While much of the commentary simply elucidates difficult concepts in the text itself (such as some of the details of Varnashram society), one consistent thrust is aimed at refuting a non-dualist understanding of the Uddhava-gita. Considering that the best-known translation available of this text (by Swami Ambikananda Saraswati) is heavily slanted in this “mayavadi” direction, this decision is both understandable and corrective, but I think a more nuanced understanding could have been possible. Rosen himself hints at this when he speaks of the “advaitic theism” of the Bhagavata Purana (p. 7), borrowing Daniel Sheridan’s apposite phrase. Another general theme is comparisons with the Bhagavad-gita and, to a smaller extent, Patañjali’s Yoga Sutra, which is often quite useful. From time to time, Rosen also engages in interreligious comparisons (e.g., 7, 28, 268), but the limited amount of space at his disposal perhaps restrained him here.
This limitation of space also limits the usefulness of the commentary. I would especially have liked to see more of what I feel Rosen does best: presenting ancient teachings in a way relevant for people of today. There are attempts at this here and there, particularly in the last chapter (on bhakti-yoga), but Rosen must have felt restrained by the format of the book. It seems to me that he would have come into his own if another devotee (e.g. Graham Schweig) had done a straight translation and he could have written a separate book on the Uddhava-gita instead.

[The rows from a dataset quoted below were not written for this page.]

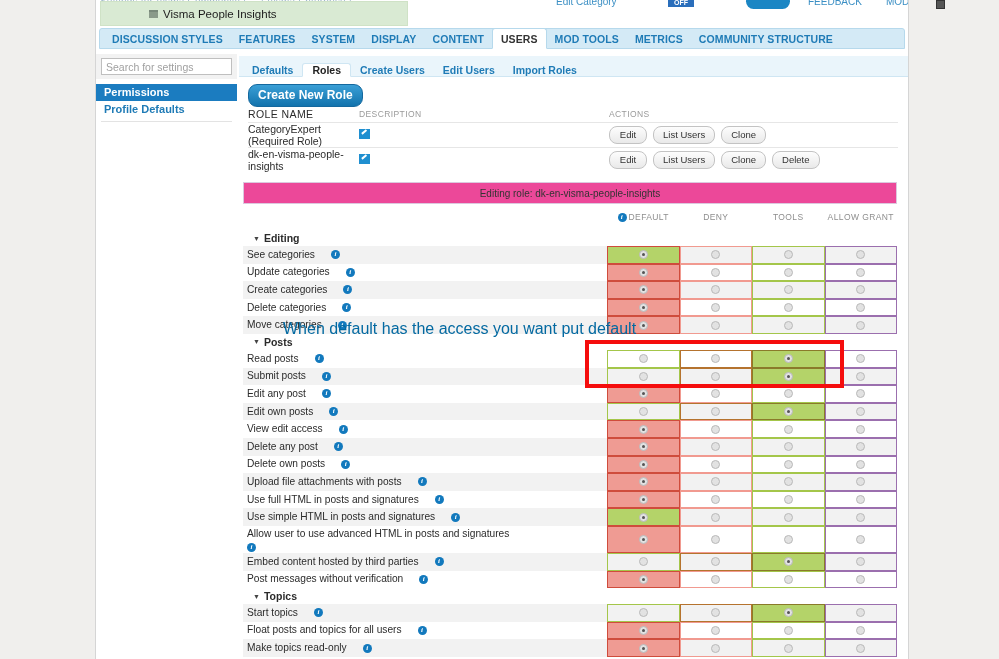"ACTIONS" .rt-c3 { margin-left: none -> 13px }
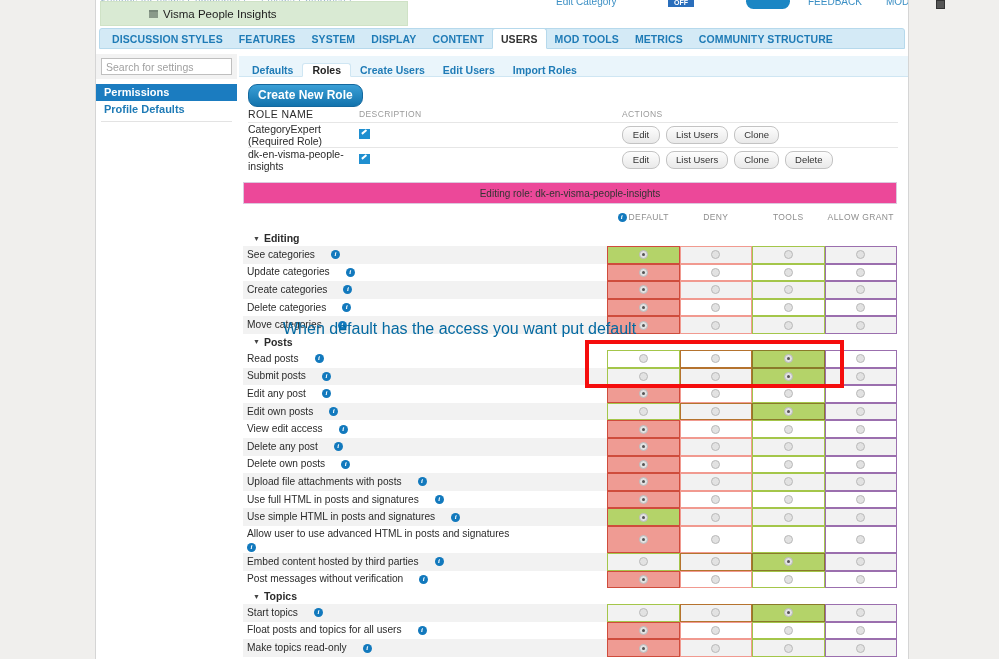"Editing role:" .editing-bar { background: #ec4899 -> #0ea5e9; font-size: 10px -> 16px }
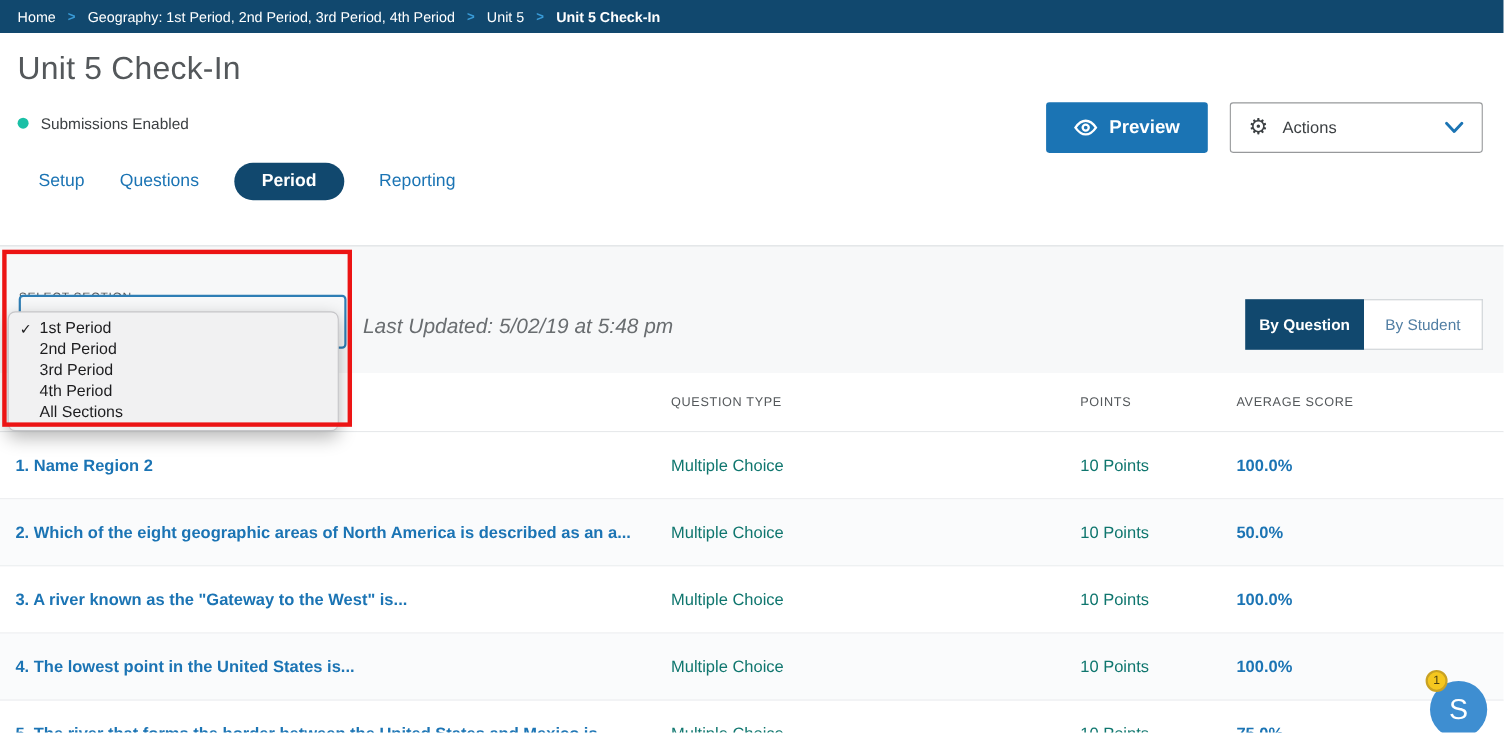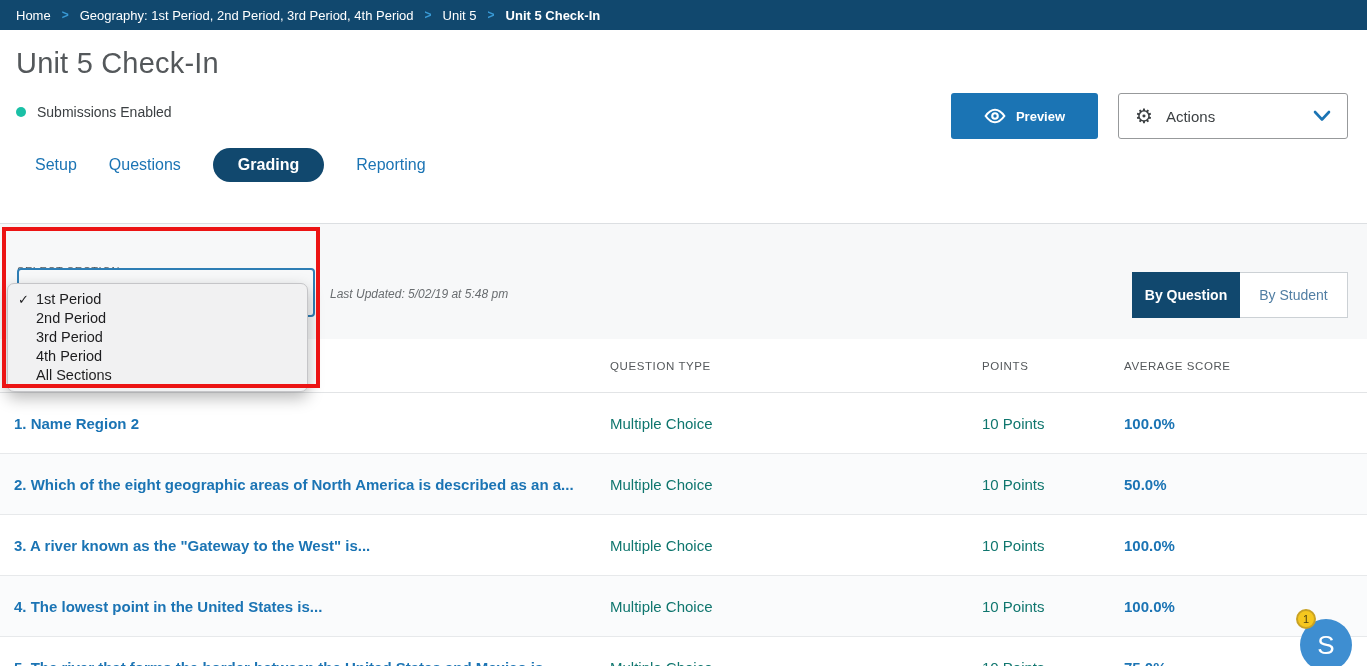"Preview" .btn-preview { font-size: 13px -> 17px }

In closing, it should be noted that whatever negative critique I have offered above has been stated with much reluctance. It is doubtful whether any other living Gaudiya Vaishnava has done more to bring Srila Prabhupada’s teachings into new circles: popular, spiritual and academic. In doing this, Rosen has several times had to take stern criticism from more fundamentalist quarters of Iskcon, but he has not let it change his agenda. I have personally benefitted greatly from both his books and his journal, in the latter case both as a reader and contributor. If Steven Rosen would permit it, though I doubt he would, I would hold his feet on my head. This book is an important addition to the library of any spiritual seeker. The Uddhava-gita deserves many more readers, and will surely find many of them through Rosen’s new edition.